Although it's only expressed subtly here, I see something that I've read in many other places regarding a clash between secular reporters or politicians and religious believers: annoyance from the religious believers at others' ignorance, curiosity, and questions about one's religion. But why are they annoyed or disturbed? They are acting like their religion is such a natural and basic thing that everyone should know about it, have a basic understanding of it, and of course have a generally positive attitude towards it. Under no circumstances should anyone treat the beliefs of any Christian denomination as weird, irrational, or an object of curiosity.
If you think back to the nature of privilege generally and religious privilege in particular, though, you'll notice that this is an excellent example of religious privilege at work. Christianity is singled out as some sort of natural or expected background system which everyone should be well versed in, even if they aren't a part of it, and which no one should treat as the least bit foreign — or, to be more specific, outside the norm. Christianity is supposed to be what defines "the norm," which means that it is never questioned or treated in such a "disrespectful" way; every other belief system, cult, and religion, though, can be treated that way because they clearly are outside the cultural, social, and political norms.
This, in turn, seems to be used as a justification of bringing more religion into politics and especially the Democratic Party. Did you ever wonder why so many Democrats have been pushing this despite the unambiguous fact that the numbers of non-theists and people with no particular religious belief are larger than many religious groups, that they are the fastest growing groups in America, and even many conservative religious believers think there is too much religion in politics today? It's a bizarre contradiction, with Democratic leaders apparently working against their own long-term self-interests (in such circumstances, a more explicitly secular party should have the advantage).

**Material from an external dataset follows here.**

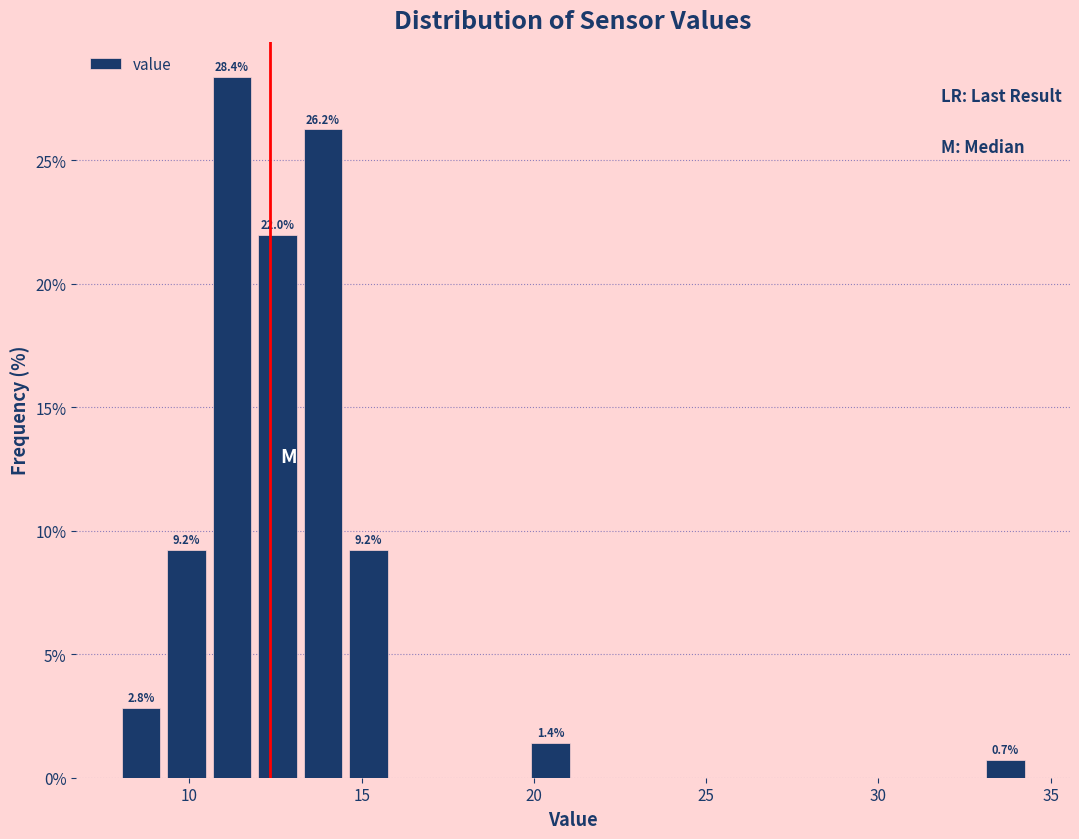

Read against the x-axis, roughly where is the centre of the tallest bar?

11.0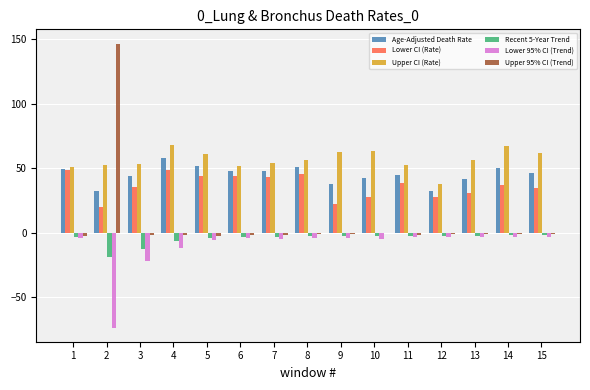

What are all the series names shown in the legend?

Age-Adjusted Death Rate, Lower CI (Rate), Upper CI (Rate), Recent 5-Year Trend, Lower 95% CI (Trend), Upper 95% CI (Trend)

If, however, we see these leaders as fighting against a loss of religious privilege generally and Christian Privilege in particular, the contradiction becomes easier to understand — and perhaps even disappears. After all, if they see the same numbers we are seeing, then they are also seeing the writing on the wall: their religious beliefs will play less and less of a role in defining cultural, political, and social norms in America. Over time, they won't be able to just assume that everyone around them understands their theological language or sympathizes with their faith-based approach to life. If this frightens a person, then pushing to include more explicit religion in politics won't appear to be a contradiction; instead, it will appear to be a necessary step in fighting the growing secularization of America.

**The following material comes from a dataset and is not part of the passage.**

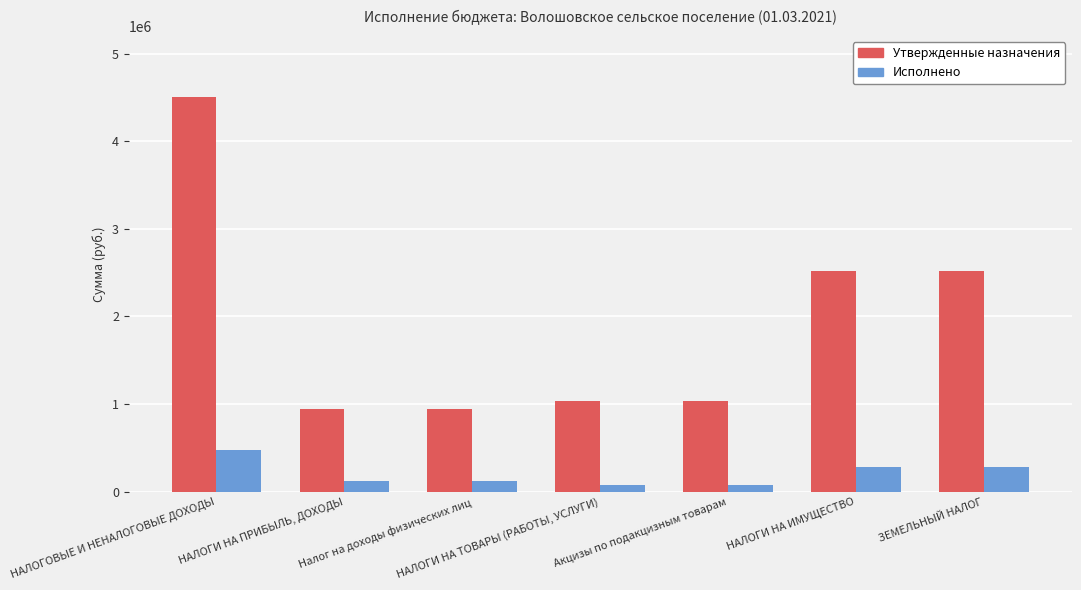

Read the Утвержденные назначения value at ЗЕМЕЛЬНЫЙ НАЛОГ.

2522770.0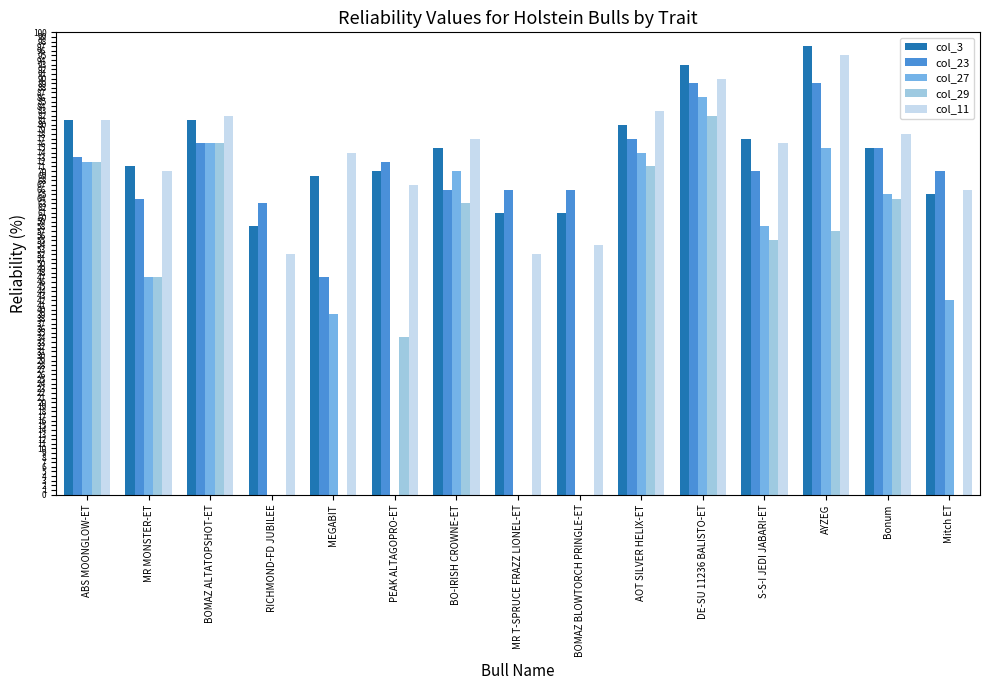

Is it true that col_23 equals 111 at RICHMOND-FD JUBILEE?

False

Leah Daughtry doesn't seem to like "intellectuals" and "egghead types" question, challenge, or just don't "get" her religion. Perhaps she is more comfortable around people with similar religious beliefs and who take supernatural ideas and superstition for granted. I can understand if she's worried about a loss of privileges for her beliefs, especially given how important her beliefs are to her, to her sense of identity, and to her understanding of where she comes from (remember, she's not just a minister but a fifth generation minister). In an increasingly diverse and secular America, though, those privileges simply cannot be maintained in the long term. She'd be better off simply accepting the idea that people like gays and atheists will and should have an equal role next to her.